Les bergers en sont la preuve.
Les hommes que tout le monde considérait comme impurs, peu fiables et sans importance sont devenus les premiers témoins du Messie. L’establishment religieux de cette époque est en grande partie oublié. Le palais d'Hérode est en ruine. Les prêtres qui pensaient être les gardiens de la gloire de Dieu sont des notes anonymes.
Mais chaque mois de décembre, aux quatre coins du monde, on se souvient de ces bergers. Leurs noms sont peut-être perdus, mais leur place dans l’histoire est assurée. Parce que Dieu les a choisis, les a honorés et leur a confié l’annonce qui a tout changé.
C’est toujours ainsi qu’Il travaille.

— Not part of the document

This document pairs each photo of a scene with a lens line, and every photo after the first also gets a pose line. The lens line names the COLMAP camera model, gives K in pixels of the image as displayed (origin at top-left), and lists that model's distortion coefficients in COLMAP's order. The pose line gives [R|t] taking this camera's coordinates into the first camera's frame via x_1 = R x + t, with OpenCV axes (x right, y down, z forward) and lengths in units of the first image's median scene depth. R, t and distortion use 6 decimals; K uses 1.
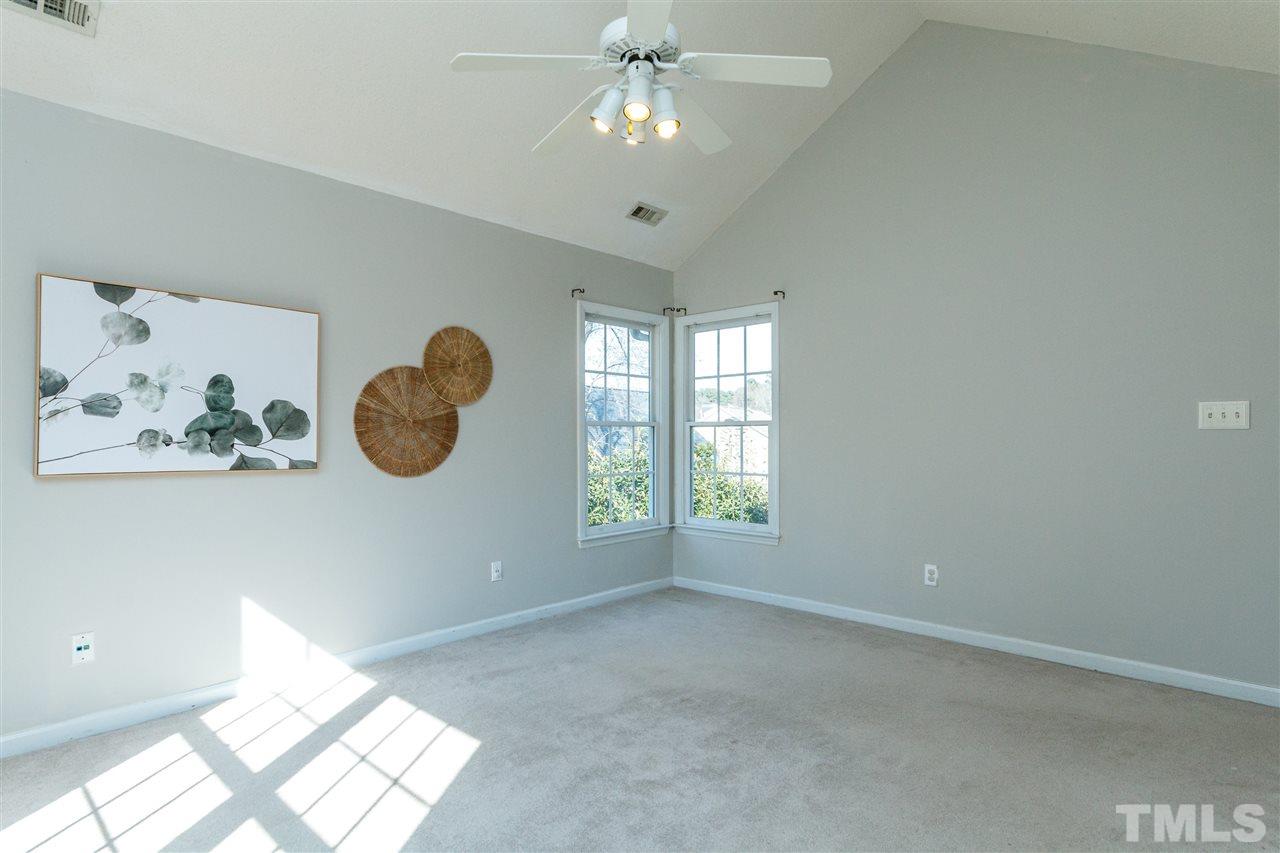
lens RADIAL K [[672.4, 0, 643.4], [0, 672.4, 431.1], [0, 0, 1]] dist [-0.002125, 0.004903]
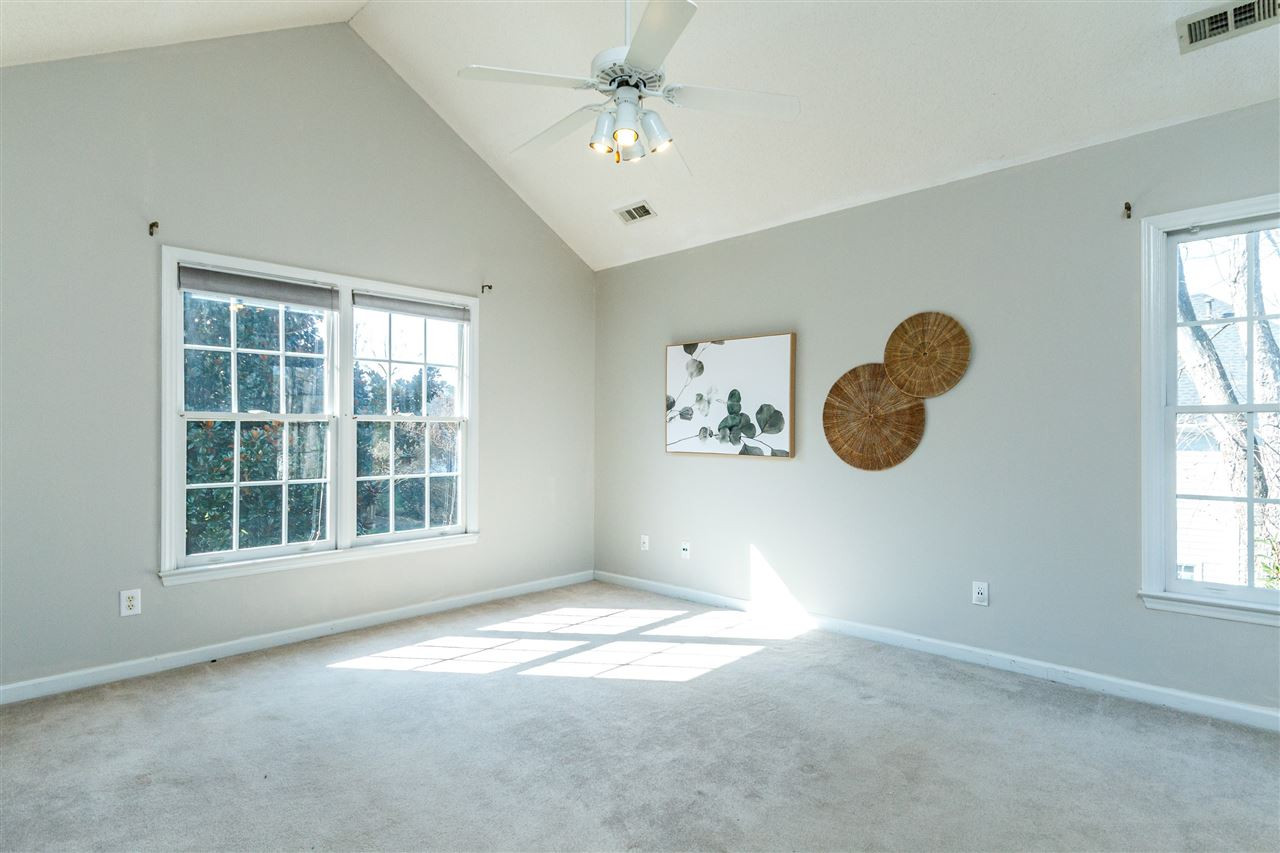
lens RADIAL K [[672.4, 0, 640.2], [0, 672.4, 425.9], [0, 0, 1]] dist [-0.002125, 0.004903]
pose [[-0.023275, -0.006910, -0.999705, 0.831604], [0.009695, 0.999928, -0.007137, 0.004469], [0.999682, -0.009858, -0.023206, 0.800308]]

Vos journées ordinaires, vos luttes cachées, vos petites obéissances, elles ne Lui sont pas invisibles. Ils sont précieux. Ce sont précisément ces choses qu’Il aime utiliser, remarquer, couronner d’un poids éternel. Dans le Royaume de Dieu, ceux qui sont négligés sont ceux qu’Il élève.
Les plus souvent oubliés sont ceux dont il se souvient pour toujours. Et cela, cher lecteur, vous inclut. Cela m’inclut aussi.